Gordonbrook Dam, near Kingaroy, needs to have its spillway upgraded to protect about seven people downstream from a failure in a rare, potential ultra-extreme weather event.

That’s just scratching the surface, though.

Under new regulations in 2005, referable dams had upgrade targets instilled based on capacity to safely release floodwater.

Referable dams are those that would put two or more people at risk if the dam was to fail. There are 107 across the state.

The regulations are based on whether the risks are tolerable or intolerable based on the potential loss of life if a dam were to fail in significant weather events.

The calculations meant eight dams would need their spillways upgraded by 2025, while 30 would need to be upgraded by 2035.

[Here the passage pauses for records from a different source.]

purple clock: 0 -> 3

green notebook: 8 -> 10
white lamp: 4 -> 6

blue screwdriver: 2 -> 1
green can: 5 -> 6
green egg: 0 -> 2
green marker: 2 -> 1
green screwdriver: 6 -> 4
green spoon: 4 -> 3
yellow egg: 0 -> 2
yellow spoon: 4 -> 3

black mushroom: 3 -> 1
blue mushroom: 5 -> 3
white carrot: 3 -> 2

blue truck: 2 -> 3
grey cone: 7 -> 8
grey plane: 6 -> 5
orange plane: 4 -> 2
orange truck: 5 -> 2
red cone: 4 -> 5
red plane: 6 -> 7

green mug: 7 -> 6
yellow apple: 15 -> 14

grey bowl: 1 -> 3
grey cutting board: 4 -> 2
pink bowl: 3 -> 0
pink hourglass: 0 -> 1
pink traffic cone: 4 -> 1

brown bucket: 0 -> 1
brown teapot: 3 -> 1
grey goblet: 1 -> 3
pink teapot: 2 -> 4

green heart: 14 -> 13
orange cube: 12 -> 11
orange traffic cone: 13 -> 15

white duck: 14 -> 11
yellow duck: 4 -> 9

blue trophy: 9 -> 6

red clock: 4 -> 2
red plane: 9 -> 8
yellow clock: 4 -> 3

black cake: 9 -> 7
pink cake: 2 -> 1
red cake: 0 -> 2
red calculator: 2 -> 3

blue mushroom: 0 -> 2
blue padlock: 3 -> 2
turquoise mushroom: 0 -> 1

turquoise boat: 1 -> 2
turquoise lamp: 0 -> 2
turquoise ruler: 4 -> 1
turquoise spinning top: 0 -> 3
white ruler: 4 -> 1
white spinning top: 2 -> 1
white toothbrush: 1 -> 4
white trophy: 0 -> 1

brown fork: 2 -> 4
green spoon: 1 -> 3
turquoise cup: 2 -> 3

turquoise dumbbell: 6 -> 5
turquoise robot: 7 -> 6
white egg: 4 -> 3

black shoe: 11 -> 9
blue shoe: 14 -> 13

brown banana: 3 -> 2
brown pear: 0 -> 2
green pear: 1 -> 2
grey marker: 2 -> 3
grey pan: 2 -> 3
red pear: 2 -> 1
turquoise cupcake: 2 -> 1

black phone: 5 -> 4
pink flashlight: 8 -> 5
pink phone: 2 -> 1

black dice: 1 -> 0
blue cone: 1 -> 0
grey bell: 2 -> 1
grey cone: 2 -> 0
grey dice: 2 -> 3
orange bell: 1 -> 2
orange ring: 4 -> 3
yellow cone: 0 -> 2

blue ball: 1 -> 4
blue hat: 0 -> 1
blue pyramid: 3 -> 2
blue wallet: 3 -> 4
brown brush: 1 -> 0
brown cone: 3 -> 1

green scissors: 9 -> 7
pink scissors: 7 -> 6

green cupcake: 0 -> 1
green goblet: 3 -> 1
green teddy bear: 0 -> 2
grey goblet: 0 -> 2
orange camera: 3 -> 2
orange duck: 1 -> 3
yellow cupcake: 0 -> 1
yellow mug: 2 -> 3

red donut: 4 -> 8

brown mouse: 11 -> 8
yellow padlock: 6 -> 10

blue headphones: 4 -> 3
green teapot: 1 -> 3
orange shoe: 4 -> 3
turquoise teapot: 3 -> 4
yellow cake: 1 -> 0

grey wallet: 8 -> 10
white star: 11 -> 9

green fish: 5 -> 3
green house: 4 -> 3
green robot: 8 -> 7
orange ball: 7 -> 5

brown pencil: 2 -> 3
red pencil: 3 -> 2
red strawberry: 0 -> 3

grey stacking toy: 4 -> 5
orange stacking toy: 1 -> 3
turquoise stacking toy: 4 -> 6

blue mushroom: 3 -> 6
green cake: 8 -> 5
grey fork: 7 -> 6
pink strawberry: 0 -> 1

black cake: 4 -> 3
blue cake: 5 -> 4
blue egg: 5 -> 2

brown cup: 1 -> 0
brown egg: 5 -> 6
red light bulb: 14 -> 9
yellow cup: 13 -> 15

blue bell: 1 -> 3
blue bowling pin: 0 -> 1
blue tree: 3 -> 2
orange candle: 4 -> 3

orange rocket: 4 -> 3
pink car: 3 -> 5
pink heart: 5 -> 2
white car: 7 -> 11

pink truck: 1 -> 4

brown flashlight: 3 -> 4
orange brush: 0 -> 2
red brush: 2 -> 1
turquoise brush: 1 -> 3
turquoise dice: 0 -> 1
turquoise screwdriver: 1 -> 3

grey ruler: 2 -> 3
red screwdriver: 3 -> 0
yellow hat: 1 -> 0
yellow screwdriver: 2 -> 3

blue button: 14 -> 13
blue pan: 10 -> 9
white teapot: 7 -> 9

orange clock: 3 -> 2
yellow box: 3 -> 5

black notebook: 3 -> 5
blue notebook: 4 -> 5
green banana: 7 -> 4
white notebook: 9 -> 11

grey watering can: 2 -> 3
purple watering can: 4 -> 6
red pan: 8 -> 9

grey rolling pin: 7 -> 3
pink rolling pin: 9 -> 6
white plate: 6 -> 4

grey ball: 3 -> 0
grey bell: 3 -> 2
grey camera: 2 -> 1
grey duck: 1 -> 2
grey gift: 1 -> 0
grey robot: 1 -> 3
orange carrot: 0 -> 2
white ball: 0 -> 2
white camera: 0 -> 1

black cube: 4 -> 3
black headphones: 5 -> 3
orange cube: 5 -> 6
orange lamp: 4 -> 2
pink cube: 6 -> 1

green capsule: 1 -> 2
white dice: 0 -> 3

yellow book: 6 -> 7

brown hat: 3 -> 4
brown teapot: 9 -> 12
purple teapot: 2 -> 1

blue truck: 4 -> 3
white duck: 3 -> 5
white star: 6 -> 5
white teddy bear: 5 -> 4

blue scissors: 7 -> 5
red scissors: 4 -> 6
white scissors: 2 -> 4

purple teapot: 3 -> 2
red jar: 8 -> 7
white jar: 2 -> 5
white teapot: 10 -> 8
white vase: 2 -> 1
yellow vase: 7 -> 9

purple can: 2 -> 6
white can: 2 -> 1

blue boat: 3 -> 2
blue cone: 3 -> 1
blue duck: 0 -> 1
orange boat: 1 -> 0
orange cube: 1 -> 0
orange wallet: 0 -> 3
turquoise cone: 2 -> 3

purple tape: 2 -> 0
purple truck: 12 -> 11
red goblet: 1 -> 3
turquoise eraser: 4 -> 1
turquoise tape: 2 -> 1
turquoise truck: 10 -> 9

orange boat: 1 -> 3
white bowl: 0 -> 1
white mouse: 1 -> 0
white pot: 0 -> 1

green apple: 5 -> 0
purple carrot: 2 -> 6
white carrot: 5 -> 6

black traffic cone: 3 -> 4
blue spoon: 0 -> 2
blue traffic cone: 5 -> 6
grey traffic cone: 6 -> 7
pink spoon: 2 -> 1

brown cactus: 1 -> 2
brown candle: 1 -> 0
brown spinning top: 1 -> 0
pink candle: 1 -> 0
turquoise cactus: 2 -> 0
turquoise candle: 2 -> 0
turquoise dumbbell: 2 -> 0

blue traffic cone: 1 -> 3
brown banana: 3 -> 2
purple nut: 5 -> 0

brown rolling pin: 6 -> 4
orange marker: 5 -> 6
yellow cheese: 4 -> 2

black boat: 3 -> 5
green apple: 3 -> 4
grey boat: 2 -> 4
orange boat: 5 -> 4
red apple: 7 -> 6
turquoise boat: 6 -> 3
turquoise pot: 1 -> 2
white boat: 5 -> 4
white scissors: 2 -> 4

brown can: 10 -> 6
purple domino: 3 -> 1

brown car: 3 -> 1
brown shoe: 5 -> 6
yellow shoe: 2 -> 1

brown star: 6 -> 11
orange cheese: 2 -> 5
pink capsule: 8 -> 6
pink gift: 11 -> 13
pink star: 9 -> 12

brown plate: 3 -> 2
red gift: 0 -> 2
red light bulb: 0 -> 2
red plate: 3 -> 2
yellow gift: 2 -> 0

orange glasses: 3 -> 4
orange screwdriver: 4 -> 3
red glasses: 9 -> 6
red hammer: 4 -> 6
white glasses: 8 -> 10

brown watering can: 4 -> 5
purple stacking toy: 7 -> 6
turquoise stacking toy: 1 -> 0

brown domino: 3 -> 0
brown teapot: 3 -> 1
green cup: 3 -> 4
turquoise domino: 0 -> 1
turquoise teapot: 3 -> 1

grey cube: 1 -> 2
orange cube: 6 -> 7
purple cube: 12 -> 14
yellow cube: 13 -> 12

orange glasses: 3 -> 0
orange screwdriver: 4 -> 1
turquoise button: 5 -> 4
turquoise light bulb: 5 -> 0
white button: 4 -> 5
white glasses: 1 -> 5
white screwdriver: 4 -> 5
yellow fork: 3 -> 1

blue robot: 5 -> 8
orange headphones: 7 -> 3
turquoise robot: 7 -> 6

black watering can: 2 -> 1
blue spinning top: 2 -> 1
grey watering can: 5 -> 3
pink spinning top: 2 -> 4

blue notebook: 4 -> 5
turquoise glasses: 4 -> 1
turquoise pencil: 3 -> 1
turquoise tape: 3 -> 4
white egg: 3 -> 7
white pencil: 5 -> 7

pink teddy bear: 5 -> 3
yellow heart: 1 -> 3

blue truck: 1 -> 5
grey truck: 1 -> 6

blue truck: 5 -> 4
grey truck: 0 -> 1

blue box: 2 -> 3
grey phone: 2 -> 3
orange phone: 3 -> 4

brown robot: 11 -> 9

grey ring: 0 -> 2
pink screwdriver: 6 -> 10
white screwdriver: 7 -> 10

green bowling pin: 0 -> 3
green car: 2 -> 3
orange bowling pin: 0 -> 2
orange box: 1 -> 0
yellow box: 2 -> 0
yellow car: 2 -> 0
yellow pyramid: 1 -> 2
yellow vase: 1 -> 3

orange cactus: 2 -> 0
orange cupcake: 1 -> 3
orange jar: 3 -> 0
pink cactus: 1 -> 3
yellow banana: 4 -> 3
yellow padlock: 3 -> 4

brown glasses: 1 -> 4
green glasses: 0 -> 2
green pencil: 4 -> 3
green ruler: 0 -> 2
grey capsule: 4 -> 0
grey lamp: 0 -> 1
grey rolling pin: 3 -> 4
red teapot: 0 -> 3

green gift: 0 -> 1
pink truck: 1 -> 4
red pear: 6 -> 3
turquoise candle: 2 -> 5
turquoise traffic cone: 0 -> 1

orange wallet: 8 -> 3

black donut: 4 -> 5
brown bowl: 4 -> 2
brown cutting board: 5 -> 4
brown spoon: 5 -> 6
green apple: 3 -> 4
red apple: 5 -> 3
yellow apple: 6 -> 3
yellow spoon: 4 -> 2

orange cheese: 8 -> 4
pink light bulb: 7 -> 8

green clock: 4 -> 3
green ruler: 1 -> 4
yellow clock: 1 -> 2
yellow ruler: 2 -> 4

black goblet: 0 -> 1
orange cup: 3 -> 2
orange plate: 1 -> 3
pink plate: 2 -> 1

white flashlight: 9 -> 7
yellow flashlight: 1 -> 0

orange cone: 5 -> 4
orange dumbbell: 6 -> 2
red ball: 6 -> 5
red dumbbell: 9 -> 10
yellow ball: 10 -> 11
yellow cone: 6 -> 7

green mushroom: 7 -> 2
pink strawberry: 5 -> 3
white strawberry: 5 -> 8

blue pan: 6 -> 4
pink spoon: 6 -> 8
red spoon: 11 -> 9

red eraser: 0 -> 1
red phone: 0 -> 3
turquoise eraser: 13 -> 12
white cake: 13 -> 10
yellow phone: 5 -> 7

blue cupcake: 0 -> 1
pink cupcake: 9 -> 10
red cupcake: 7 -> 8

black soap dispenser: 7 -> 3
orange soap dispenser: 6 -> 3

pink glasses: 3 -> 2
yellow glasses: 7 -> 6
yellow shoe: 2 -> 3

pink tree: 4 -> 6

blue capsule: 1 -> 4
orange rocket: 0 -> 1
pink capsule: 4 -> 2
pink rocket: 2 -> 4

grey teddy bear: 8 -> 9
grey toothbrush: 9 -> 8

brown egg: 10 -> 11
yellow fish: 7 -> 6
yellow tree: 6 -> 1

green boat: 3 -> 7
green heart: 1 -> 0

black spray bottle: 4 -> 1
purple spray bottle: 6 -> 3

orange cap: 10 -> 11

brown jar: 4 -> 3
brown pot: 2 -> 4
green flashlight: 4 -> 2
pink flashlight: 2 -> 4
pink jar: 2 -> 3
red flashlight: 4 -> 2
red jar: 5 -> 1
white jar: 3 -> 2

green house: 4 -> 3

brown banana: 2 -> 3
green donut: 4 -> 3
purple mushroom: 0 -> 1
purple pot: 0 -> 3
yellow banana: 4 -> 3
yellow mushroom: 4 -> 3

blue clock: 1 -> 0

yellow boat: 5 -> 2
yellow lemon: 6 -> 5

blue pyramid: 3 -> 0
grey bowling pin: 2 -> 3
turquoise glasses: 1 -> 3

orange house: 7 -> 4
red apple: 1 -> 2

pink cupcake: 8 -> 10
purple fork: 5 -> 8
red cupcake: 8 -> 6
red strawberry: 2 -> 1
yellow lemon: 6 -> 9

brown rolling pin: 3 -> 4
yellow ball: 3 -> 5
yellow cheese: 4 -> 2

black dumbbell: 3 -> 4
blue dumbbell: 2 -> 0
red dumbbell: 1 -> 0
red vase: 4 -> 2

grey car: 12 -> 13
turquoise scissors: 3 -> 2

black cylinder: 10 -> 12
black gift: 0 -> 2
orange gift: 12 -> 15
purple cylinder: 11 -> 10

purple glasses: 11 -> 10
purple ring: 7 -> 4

For once, though, the ABC is strangely reluctant to touch on its otherwise favourite-ever topic: climate change. Oh, you just know climate change alarmism is behind all this.

Scientific advancements since many dams were designed and constructed mean engineers now have a better understanding of rainfall, hydrology (where the water flows), and the impact of climate change on the frequency and severity of weather events.

Ah, yes, the inescapable “impact of climate change”.

UNSW Water Research Centre PhD candidate Johan Visser said existing models of probable maximum precipitation have not been updated for at least 20 years, but recent meteorological events show that the climate is warming and making storms more intense and more frequent [...]

This means that many large dams constructed decades ago were designed using information representative of a cooler climate,” he said.

Chalk up a few more tens of billions for pointless ‘climate action’.

They included dams owned by local governments, private businesses, and state government-owned entities Sunwater, Seqwater, and the Gladstone Area Water Board.

Cloncurry Shire Council, Toowoomba Regional Council, South Burnett Regional Council, Western Downs Regional Council, and Logan City Council have dams that need to be upgraded by next year.

Queensland's auditor-general estimates the upgrades would cost about $3.1 billion.

Cressbrook Dam in Toowoomba region is rated as safe to a one-in-8,000-year flooding event. You’d think that would be safe enough for anyone’s reckoning. But the Climate Cult like to think big.

Mayor Geoff McDonald said […] when the upgrades were initially brought to the council's attention in 2007 the dam had to be upgraded to pass a one-in-3.2-million-year event.

Years of negotiations brought that figure down to a one-in-470,000-year event.

"You can imagine what the cost to do an upgrade would have been if we had stayed on that original standard," he said.

The loons behind this sort of nonsense can imagine quite a lot. And ratepayers are going to have to pay it.

Toowoomba Regional Council faces a bill of about $270 million to upgrade Cressbrook Dam […]

Cr McDonald has blamed the project for successive council rates rises, including a 5 per cent rise this year.

The council has also cut tens of millions of dollars from services in its $700 million budget this year to help pay for the upgrades.

But think of the people of 472,024 AD!